• 本文
この写真のポイントは光です。やはりパノラマサイズを採用したことにより、光のラインが、長く綺麗に強調され、イメージを増幅しています。またプリントの技術もしっかりしていて、モノクロのグラデーションがとても美しく表現されています。この写真を見ていると、朝の凜とした空気に包まれているような気持ちになります。

■埼玉県美術家協会賞

「静寂」
青鹿洋一(あおしかよういち)
静寂
夜の雪景色を撮影した6枚組の組写真です。プリントの技術が確かであり、ピーンと張り詰めた冷たい空気感と無音の世界を見事に表現しています。「撮影は作曲であり、プリントは演奏である」と言った写真家がいましたが、よい演奏をしなければ曲の良さは伝わりません。この作品もよいプリントを作らなければ、モチーフである雪の日の「静寂」を表現できなかったことでしょう。写真表現とプリント技術は表裏一体である、そのようなことを教えてくれる作品です。

■さいたま市長賞

「視」
宮村香凛(みやむらかりん)
視
高校生の作品です。徹底的に対象物をそぎ落としたミニマリズムの写真のように見えます。シンプルな写真ですが画面の構成力が高く、そのセンスには驚かされるばかりです。横顔を向けたマネキンは何を見ているのでしょうか。視線を意識することにより、マネキンに命が吹き込まれ、作者の視線と同化しているのでしょう。高校生が入賞したことをとてもうれしく思っています。卒業と同時に写真から離れてしまう人が多いのですが、今後も写真を撮り続けてほしいと願っています。

■さいたま市教育委員会教育長賞

「宇宙へのいざない」
庵地紀子(いおちのりこ)
宇宙へのいざない
都会の夜の風景を撮った4枚組の組写真です。組写真には説明を極力排除してイメージを広めていくものが多いのですが、この作品は物語性が重視されています。それぞれの写真は、建物であったりオブジェであったりするのですが、まるで宇宙旅行に行くための施設にいるような気分にさせてくれます。色調が鮮やかなことが、そのような感覚にさせる重要な要素なのかもしれません。映画の一コマ一コマを見ているようで、わくわくさせてくれる作品です。

• 取り組む課題
1. 写真講評の文章をもとに、次の問いに答えてください。
(a) 「静寂」は何枚組の組写真か。
(b) 「視」の作者はどのような立場の人か。
(c) 「宇宙へのいざない」は何を撮影した組写真か。
2. 写真講評の文章の続きを、最後の一文の後から書き進めること。

• 提供された情報
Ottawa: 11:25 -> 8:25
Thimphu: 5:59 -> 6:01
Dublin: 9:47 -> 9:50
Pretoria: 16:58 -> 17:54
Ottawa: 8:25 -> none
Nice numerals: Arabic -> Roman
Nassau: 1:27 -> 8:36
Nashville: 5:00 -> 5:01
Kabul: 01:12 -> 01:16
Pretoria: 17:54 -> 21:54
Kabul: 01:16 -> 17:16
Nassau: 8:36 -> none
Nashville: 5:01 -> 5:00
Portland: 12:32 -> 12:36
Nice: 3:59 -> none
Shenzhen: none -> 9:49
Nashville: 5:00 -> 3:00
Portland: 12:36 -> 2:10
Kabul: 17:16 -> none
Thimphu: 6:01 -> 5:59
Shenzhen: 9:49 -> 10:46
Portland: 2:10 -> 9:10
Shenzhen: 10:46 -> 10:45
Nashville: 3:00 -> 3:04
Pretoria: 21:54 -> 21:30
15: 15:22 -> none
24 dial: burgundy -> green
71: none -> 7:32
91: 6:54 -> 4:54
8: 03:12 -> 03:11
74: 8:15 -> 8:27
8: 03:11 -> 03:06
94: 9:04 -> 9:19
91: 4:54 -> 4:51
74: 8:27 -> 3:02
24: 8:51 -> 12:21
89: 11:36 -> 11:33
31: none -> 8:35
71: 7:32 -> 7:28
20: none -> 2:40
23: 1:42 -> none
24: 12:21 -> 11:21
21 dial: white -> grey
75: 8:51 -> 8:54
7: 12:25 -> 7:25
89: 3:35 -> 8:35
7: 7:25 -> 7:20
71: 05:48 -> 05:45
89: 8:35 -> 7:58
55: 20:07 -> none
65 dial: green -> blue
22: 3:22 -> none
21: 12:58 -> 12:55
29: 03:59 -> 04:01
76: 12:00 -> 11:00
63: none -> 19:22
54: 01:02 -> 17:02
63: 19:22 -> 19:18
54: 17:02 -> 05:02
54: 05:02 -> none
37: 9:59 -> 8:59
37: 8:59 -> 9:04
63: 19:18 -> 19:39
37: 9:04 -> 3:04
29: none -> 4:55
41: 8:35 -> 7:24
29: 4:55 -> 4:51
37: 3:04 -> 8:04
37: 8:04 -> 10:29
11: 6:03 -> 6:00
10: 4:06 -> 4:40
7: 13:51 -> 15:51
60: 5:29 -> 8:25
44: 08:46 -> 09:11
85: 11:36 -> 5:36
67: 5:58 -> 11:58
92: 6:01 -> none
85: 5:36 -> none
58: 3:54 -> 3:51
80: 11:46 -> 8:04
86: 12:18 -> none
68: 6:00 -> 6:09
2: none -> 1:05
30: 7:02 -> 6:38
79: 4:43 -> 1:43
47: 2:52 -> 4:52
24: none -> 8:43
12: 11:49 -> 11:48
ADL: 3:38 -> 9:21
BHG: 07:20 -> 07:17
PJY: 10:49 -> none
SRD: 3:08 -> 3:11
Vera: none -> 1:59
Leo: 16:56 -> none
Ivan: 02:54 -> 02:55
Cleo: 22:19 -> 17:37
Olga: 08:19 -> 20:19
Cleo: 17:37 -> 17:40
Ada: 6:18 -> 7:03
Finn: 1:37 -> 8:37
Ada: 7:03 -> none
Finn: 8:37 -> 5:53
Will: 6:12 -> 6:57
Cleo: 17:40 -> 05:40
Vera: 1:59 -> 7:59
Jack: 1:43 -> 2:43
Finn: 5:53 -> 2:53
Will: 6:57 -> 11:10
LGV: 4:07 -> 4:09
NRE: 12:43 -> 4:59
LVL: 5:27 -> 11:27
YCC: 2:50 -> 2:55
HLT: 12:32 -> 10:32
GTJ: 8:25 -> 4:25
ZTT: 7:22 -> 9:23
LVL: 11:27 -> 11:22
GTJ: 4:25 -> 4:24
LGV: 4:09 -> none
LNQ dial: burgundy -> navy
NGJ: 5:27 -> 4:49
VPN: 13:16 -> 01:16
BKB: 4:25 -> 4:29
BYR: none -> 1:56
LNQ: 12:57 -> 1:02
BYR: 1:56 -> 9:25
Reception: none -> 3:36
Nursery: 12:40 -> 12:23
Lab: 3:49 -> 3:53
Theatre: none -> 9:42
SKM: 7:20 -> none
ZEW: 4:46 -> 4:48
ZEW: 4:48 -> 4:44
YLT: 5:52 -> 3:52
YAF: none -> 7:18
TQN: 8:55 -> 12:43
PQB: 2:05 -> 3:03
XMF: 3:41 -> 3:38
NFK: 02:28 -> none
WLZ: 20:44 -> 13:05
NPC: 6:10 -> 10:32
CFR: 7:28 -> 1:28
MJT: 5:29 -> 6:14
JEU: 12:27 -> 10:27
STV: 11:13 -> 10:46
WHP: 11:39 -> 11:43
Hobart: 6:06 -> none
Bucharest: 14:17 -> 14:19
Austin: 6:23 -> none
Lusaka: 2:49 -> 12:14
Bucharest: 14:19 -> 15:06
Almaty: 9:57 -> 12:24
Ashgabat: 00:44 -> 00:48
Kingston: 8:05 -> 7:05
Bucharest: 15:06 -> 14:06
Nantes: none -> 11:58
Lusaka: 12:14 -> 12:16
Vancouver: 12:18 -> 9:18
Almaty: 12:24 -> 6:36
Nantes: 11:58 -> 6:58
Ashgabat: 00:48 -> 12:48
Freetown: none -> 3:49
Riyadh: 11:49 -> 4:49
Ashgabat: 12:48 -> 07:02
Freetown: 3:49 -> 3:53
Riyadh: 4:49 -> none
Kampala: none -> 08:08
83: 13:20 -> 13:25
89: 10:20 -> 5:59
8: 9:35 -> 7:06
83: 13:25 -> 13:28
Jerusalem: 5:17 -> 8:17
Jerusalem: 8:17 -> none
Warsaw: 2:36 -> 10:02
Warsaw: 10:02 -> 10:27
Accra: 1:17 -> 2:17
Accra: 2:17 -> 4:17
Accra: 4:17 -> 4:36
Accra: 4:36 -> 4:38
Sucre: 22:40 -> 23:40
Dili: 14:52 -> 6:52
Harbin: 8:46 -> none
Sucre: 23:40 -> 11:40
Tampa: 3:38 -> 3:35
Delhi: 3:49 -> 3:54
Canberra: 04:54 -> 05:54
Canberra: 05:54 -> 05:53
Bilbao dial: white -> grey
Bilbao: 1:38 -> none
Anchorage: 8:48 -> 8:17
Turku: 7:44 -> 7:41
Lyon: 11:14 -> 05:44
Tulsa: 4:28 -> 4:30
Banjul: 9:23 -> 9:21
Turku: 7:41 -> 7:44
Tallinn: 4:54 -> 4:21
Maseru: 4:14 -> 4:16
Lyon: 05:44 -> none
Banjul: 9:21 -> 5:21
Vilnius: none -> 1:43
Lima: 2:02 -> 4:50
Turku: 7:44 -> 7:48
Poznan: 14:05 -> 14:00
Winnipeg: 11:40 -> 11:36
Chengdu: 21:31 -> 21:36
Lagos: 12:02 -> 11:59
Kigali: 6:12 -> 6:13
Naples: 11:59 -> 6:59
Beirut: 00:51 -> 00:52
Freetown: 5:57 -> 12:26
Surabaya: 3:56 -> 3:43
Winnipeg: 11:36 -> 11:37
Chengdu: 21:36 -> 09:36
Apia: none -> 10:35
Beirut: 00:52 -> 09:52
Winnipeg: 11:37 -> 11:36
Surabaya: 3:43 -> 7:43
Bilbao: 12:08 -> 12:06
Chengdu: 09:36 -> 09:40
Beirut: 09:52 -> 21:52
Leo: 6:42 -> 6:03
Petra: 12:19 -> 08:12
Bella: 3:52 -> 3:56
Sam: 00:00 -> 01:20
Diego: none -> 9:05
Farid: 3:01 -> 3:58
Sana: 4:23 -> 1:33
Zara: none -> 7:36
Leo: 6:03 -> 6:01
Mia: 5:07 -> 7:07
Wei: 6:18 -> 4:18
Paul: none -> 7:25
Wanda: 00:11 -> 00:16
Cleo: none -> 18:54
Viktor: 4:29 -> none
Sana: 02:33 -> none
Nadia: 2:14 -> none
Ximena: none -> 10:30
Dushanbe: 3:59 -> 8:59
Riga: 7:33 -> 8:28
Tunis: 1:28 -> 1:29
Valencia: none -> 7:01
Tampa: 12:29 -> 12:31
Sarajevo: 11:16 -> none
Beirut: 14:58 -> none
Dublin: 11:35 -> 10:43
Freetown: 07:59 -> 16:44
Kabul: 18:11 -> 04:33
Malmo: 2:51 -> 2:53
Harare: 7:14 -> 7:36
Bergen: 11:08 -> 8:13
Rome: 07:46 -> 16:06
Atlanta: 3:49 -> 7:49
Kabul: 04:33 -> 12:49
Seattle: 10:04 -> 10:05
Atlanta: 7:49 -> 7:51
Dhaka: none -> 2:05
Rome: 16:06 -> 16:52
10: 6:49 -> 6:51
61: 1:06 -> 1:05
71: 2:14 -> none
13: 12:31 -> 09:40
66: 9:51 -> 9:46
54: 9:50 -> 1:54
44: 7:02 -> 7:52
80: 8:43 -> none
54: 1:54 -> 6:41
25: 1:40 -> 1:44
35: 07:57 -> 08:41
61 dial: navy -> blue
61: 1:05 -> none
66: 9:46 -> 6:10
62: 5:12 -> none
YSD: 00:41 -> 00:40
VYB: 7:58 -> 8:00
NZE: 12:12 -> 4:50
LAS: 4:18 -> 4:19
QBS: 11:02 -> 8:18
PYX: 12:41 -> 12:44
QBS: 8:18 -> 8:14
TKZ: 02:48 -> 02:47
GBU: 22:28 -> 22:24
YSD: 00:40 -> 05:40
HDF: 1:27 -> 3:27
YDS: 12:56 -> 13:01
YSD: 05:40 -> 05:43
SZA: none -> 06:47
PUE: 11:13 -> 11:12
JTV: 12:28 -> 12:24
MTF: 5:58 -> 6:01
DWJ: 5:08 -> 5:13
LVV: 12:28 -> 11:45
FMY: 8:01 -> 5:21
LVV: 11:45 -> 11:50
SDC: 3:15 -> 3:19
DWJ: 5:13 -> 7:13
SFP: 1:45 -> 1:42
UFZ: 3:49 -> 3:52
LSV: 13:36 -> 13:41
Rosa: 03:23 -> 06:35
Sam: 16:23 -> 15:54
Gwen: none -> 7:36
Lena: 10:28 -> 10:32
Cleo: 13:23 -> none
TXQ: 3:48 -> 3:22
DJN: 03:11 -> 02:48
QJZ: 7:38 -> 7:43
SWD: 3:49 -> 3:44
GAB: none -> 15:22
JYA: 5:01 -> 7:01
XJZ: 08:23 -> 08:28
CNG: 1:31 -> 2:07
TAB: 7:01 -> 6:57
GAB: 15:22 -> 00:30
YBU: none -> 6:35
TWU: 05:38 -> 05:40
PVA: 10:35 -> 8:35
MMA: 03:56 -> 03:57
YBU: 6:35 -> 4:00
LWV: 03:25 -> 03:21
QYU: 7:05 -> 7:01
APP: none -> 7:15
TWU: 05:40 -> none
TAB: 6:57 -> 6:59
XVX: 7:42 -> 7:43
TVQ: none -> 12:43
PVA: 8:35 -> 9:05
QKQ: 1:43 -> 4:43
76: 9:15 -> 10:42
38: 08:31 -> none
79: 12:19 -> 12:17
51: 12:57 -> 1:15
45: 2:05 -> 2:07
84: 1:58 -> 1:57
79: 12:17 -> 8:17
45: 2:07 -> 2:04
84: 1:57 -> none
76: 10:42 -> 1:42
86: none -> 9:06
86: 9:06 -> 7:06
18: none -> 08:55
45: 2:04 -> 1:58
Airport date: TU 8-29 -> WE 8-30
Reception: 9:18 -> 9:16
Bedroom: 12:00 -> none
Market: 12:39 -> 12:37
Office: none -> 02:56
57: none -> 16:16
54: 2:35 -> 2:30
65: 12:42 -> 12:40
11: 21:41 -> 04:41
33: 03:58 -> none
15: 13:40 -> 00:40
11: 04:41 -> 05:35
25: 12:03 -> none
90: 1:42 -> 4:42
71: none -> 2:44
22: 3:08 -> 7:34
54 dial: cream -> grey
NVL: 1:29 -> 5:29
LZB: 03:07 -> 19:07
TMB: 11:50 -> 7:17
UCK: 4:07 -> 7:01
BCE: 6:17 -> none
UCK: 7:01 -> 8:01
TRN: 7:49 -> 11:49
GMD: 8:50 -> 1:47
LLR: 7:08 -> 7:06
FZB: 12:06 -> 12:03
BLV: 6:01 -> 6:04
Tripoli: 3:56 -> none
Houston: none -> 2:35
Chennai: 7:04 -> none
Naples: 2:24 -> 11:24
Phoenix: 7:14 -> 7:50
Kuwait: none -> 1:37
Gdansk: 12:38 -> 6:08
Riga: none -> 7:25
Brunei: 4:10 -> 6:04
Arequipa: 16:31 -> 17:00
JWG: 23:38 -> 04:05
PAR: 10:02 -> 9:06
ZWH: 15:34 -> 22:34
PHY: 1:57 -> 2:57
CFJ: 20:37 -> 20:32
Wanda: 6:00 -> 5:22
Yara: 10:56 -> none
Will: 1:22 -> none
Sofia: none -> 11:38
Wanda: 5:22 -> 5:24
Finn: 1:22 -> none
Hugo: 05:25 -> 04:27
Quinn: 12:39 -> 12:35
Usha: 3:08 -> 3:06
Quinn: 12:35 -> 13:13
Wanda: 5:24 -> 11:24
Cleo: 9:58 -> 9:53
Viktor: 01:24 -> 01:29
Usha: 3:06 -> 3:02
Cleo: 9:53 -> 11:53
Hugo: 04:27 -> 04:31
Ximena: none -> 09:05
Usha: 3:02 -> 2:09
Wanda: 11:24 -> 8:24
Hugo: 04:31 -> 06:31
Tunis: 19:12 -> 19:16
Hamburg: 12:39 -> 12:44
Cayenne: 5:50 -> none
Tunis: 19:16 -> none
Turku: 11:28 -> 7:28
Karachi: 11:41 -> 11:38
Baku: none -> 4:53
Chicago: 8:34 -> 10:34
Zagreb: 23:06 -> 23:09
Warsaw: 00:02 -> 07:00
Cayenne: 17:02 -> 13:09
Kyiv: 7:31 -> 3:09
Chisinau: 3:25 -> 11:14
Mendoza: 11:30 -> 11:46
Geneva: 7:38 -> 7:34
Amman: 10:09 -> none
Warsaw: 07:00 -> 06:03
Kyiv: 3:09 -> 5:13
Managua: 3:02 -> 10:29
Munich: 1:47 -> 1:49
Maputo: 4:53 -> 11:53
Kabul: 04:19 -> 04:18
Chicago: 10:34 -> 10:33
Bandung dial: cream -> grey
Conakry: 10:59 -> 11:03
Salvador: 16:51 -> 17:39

• 課題別の回答
1.
(a) 6枚組
(b) 高校生
(c) 都会の夜の風景

2.
■読売新聞社賞

「メルヘン広場」
小谷和己(こたにかずみ)
メルヘン広場
モニュメントの上からさす強い光が、現実世界と乖離したような印象をもたらしています。長く伸びたモニュメントの影、つま先を少しだけあげた女の子のフォルム、影の中にいる鳩などが三角形の構図の中で絡み合い、シュルレアリスムの絵画を見ているような気持ちにさせてくれます。カメラは客観的に現実を写しますが、写真には主観的な要素があって現実でないことを語ることができます。この光景をとらえた作者の、見る目の確かさを感じます。

■テレビ埼玉賞

「のぞき見」
坂本典子(さかもとのりこ)
のぞき見
ストレート写真の醍醐味が味わえる写真です。横一列に等間隔で若者が並び、全員がスマートフォンを見ています。それをキリンがのぞき込んでいます。巧みな画面構成で、ユーモア溢れる作品となりました。通り過ぎても不思議ではない光景ですが、これは写真になると思った作者の感性は素晴らしいと思います。全員が下を向いた瞬間を逃さずシャッターを切ったのでしょう。何々のように見えるというのは写真の大切な要素かもしれません。作者の発見の目で、楽しい写真になりました。

■東京新聞社賞

「浄土」
柳川恭平(やながわきょうへい)
浄土
「浄土」という仏の住む清らかな世界を表現しようとした意欲的な作品です。左の写真は激しい雨、真ん中は蓮の生花、右は蓮の造花で構成されています。蓮の生花と造花は此岸と彼岸を表しているのでしょうか。表面的なバランスだけで並びを考えれば、左の雨が問題になりそうですが、この並びしかないという作者のこだわりがあるように感じます。雨は此岸(私達がいる世界)にある煩悩を洗い流す雨なのかもしれません。難解ですが、作者の感情溢れる 作品だと感じます。

■高校生奨励賞

「夢の中で」
野中結衣(のなかゆい)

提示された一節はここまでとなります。